Joshua L. Plotkin
Associate Professor
PhD, UCLA
Center for Molecular Medicine
Office: CMM 534
Lab: CMM 565
Phone: (631) 632-8624 - office
Fax: (631) 632-9603
plotkinlab.com
Training
Josh Plotkin received undergraduate degrees in Biology and Music from the University of Michigan in Ann Arbor. He then attended the University of California, Los Angeles, where he received his PhD in Neuroscience. He was a postdoctoral scholar at UCLA and then at Northwestern University. He joined the faculty of Stony Brook University in 2015, where he is now an assistant professor in the department of Neurobiology and Behavior, and a member of the Center for Affective Neuroscience of Depression and Anxiety (CANDA).
Research Interests/Expertise
At any given moment, our brain is confronted with the daunting task of sorting through a plethora of potential actions that can be performed. Some of these actions are useful and appropriate, and should be green lit. Others are inappropriate, and must be suppressed. The brain has several strategies to streamline this process, one being habit learning- through repetition, the brain can learn to initiate an automatic response based on what has worked in the past and what has not. The inability to properly do this is at the crux of many neurological disorders- perhaps most notably, obsessive compulsive disorder (OCD). Our lab’s research focuses on the part of the brain most intimately associated with this type of action selection and habit learning: the basal ganglia. The major input nucleus of the basal ganglia, the striatum, is charged with receiving massive amounts of information from wildly diverse parts of the brain. The striatum sorts and integrates this synaptic information and then passes it on to the output nuclei of the basal ganglia, which ultimately make a recommendation about which actions should be performed.
We are interested in understanding how the striatum accomplishes this, and what goes
awry in disease states.
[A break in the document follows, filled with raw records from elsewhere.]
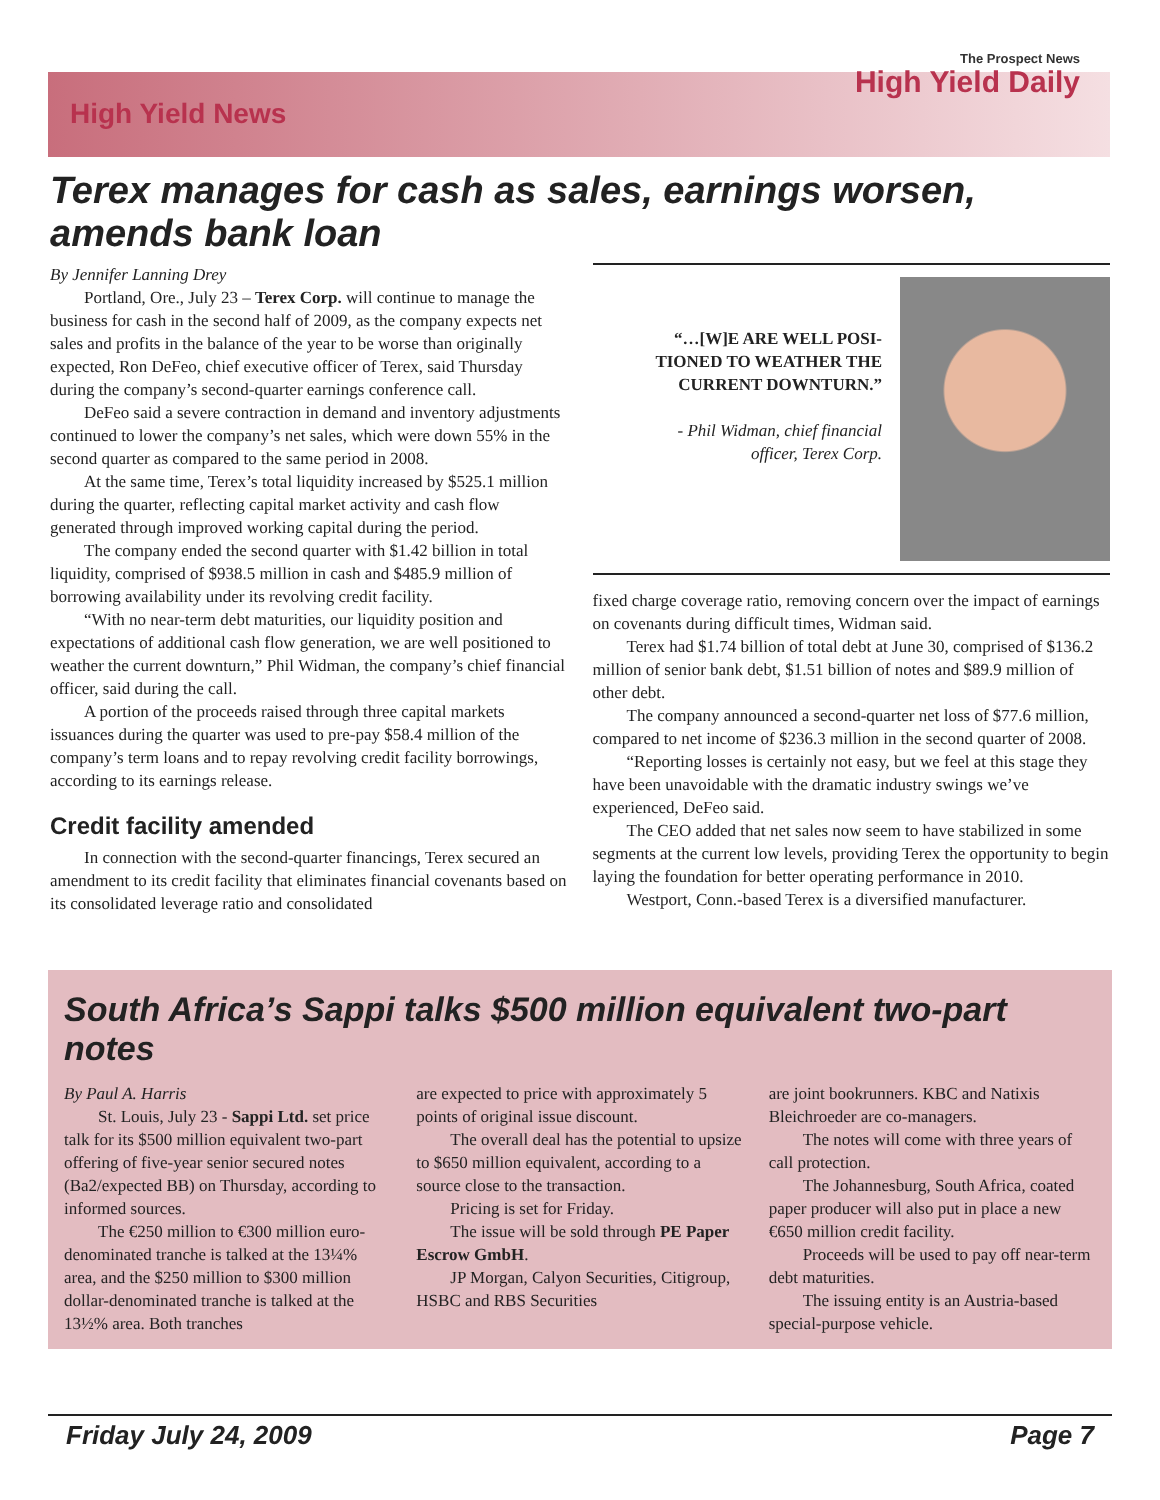High Yield News
The Prospect News
High Yield Daily
Terex manages for cash as sales, earnings worsen, amends bank loan
By Jennifer Lanning Drey
Portland, Ore., July 23 – Terex Corp. will continue to manage the business for cash in the second half of 2009, as the company expects net sales and profits in the balance of the year to be worse than originally expected, Ron DeFeo, chief executive officer of Terex, said Thursday during the company’s second-quarter earnings conference call.
DeFeo said a severe contraction in demand and inventory adjustments continued to lower the company’s net sales, which were down 55% in the second quarter as compared to the same period in 2008.
At the same time, Terex’s total liquidity increased by $525.1 million during the quarter, reflecting capital market activity and cash flow generated through improved working capital during the period.
The company ended the second quarter with $1.42 billion in total liquidity, comprised of $938.5 million in cash and $485.9 million of borrowing availability under its revolving credit facility.
“With no near-term debt maturities, our liquidity position and expectations of additional cash flow generation, we are well positioned to weather the current downturn,” Phil Widman, the company’s chief financial officer, said during the call.
A portion of the proceeds raised through three capital markets issuances during the quarter was used to pre-pay $58.4 million of the company’s term loans and to repay revolving credit facility borrowings, according to its earnings release.
Credit facility amended
In connection with the second-quarter financings, Terex secured an amendment to its credit facility that eliminates financial covenants based on its consolidated leverage ratio and consolidated
“…[W]E ARE WELL POSI-
TIONED TO WEATHER THE
CURRENT DOWNTURN.”
- Phil Widman, chief financial
officer, Terex Corp.
fixed charge coverage ratio, removing concern over the impact of earnings on covenants during difficult times, Widman said.
Terex had $1.74 billion of total debt at June 30, comprised of $136.2 million of senior bank debt, $1.51 billion of notes and $89.9 million of other debt.
The company announced a second-quarter net loss of $77.6 million, compared to net income of $236.3 million in the second quarter of 2008.
“Reporting losses is certainly not easy, but we feel at this stage they have been unavoidable with the dramatic industry swings we’ve experienced, DeFeo said.
The CEO added that net sales now seem to have stabilized in some segments at the current low levels, providing Terex the opportunity to begin laying the foundation for better operating performance in 2010.
Westport, Conn.-based Terex is a diversified manufacturer.
South Africa’s Sappi talks $500 million equivalent two-part notes
By Paul A. Harris
St. Louis, July 23 - Sappi Ltd. set price talk for its $500 million equivalent two-part offering of five-year senior secured notes (Ba2/expected BB) on Thursday, according to informed sources.
The €250 million to €300 million euro-denominated tranche is talked at the 13¼% area, and the $250 million to $300 million dollar-denominated tranche is talked at the 13½% area. Both tranches
are expected to price with approximately 5 points of original issue discount.
The overall deal has the potential to upsize to $650 million equivalent, according to a source close to the transaction.
Pricing is set for Friday.
The issue will be sold through PE Paper Escrow GmbH.
JP Morgan, Calyon Securities, Citigroup, HSBC and RBS Securities
are joint bookrunners. KBC and Natixis Bleichroeder are co-managers.
The notes will come with three years of call protection.
The Johannesburg, South Africa, coated paper producer will also put in place a new €650 million credit facility.
Proceeds will be used to pay off near-term debt maturities.
The issuing entity is an Austria-based special-purpose vehicle.
Friday July 24, 2009 Page 7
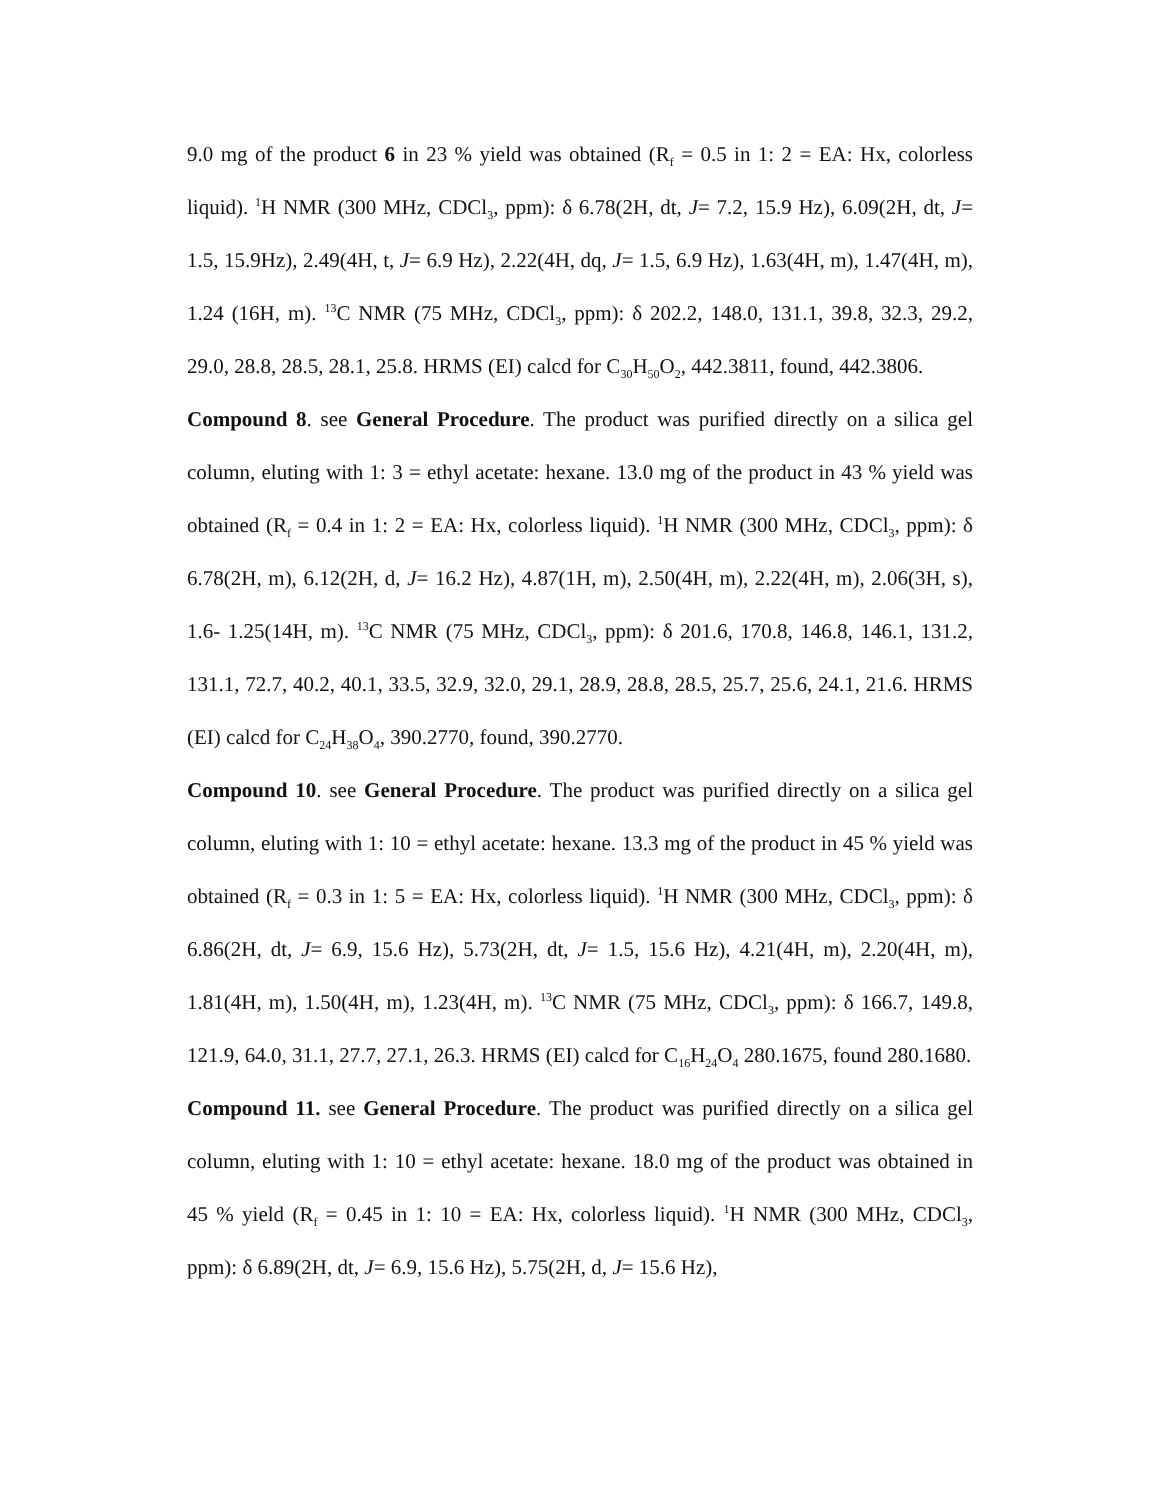9.0 mg of the product 6 in 23 % yield was obtained (R<sub>f</sub> = 0.5 in 1: 2 = EA: Hx, colorless liquid). <sup>1</sup>H NMR (300 MHz, CDCl<sub>3</sub>, ppm): δ 6.78(2H, dt, J= 7.2, 15.9 Hz), 6.09(2H, dt, J= 1.5, 15.9Hz), 2.49(4H, t, J= 6.9 Hz), 2.22(4H, dq, J= 1.5, 6.9 Hz), 1.63(4H, m), 1.47(4H, m), 1.24 (16H, m). <sup>13</sup>C NMR (75 MHz, CDCl<sub>3</sub>, ppm): δ 202.2, 148.0, 131.1, 39.8, 32.3, 29.2, 29.0, 28.8, 28.5, 28.1, 25.8. HRMS (EI) calcd for C<sub>30</sub>H<sub>50</sub>O<sub>2</sub>, 442.3811, found, 442.3806.
Compound 8. see General Procedure. The product was purified directly on a silica gel column, eluting with 1: 3 = ethyl acetate: hexane. 13.0 mg of the product in 43 % yield was obtained (R<sub>f</sub> = 0.4 in 1: 2 = EA: Hx, colorless liquid). <sup>1</sup>H NMR (300 MHz, CDCl<sub>3</sub>, ppm): δ 6.78(2H, m), 6.12(2H, d, J= 16.2 Hz), 4.87(1H, m), 2.50(4H, m), 2.22(4H, m), 2.06(3H, s), 1.6- 1.25(14H, m). <sup>13</sup>C NMR (75 MHz, CDCl<sub>3</sub>, ppm): δ 201.6, 170.8, 146.8, 146.1, 131.2, 131.1, 72.7, 40.2, 40.1, 33.5, 32.9, 32.0, 29.1, 28.9, 28.8, 28.5, 25.7, 25.6, 24.1, 21.6. HRMS (EI) calcd for C<sub>24</sub>H<sub>38</sub>O<sub>4</sub>, 390.2770, found, 390.2770.
Compound 10. see General Procedure. The product was purified directly on a silica gel column, eluting with 1: 10 = ethyl acetate: hexane. 13.3 mg of the product in 45 % yield was obtained (R<sub>f</sub> = 0.3 in 1: 5 = EA: Hx, colorless liquid). <sup>1</sup>H NMR (300 MHz, CDCl<sub>3</sub>, ppm): δ 6.86(2H, dt, J= 6.9, 15.6 Hz), 5.73(2H, dt, J= 1.5, 15.6 Hz), 4.21(4H, m), 2.20(4H, m), 1.81(4H, m), 1.50(4H, m), 1.23(4H, m). <sup>13</sup>C NMR (75 MHz, CDCl<sub>3</sub>, ppm): δ 166.7, 149.8, 121.9, 64.0, 31.1, 27.7, 27.1, 26.3. HRMS (EI) calcd for C<sub>16</sub>H<sub>24</sub>O<sub>4</sub> 280.1675, found 280.1680.
Compound 11. see General Procedure. The product was purified directly on a silica gel column, eluting with 1: 10 = ethyl acetate: hexane. 18.0 mg of the product was obtained in 45 % yield (R<sub>f</sub> = 0.45 in 1: 10 = EA: Hx, colorless liquid). <sup>1</sup>H NMR (300 MHz, CDCl<sub>3</sub>, ppm): δ 6.89(2H, dt, J= 6.9, 15.6 Hz), 5.75(2H, d, J= 15.6 Hz),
We use cutting edge physiological and imaging techniques
to dissect the microcircuitry of the striatum, ask how specific synaptic connections
within this circuit are plastically adjusted to optimize behavior, and determine how
this is altered in neurological disorders such as OCD. To do this, we pair electrophysiological
recordings with 2-photon laser scanning microscopy to record from identified striatal
neurons in genetically altered mice. We probe the local activity of postsynaptic
dendritic sub-regions using 2-photon calcium imaging, and activate individual, visually
identified synapses using 2-photon photolysis of glutamate and optogenetic activation
of specific afferents. The combination of these tools lets us interrogate the striatum
in a way that has traditionally not been possible, and opens exciting new doors to
uncover the underpinnings of disorders such as OCD.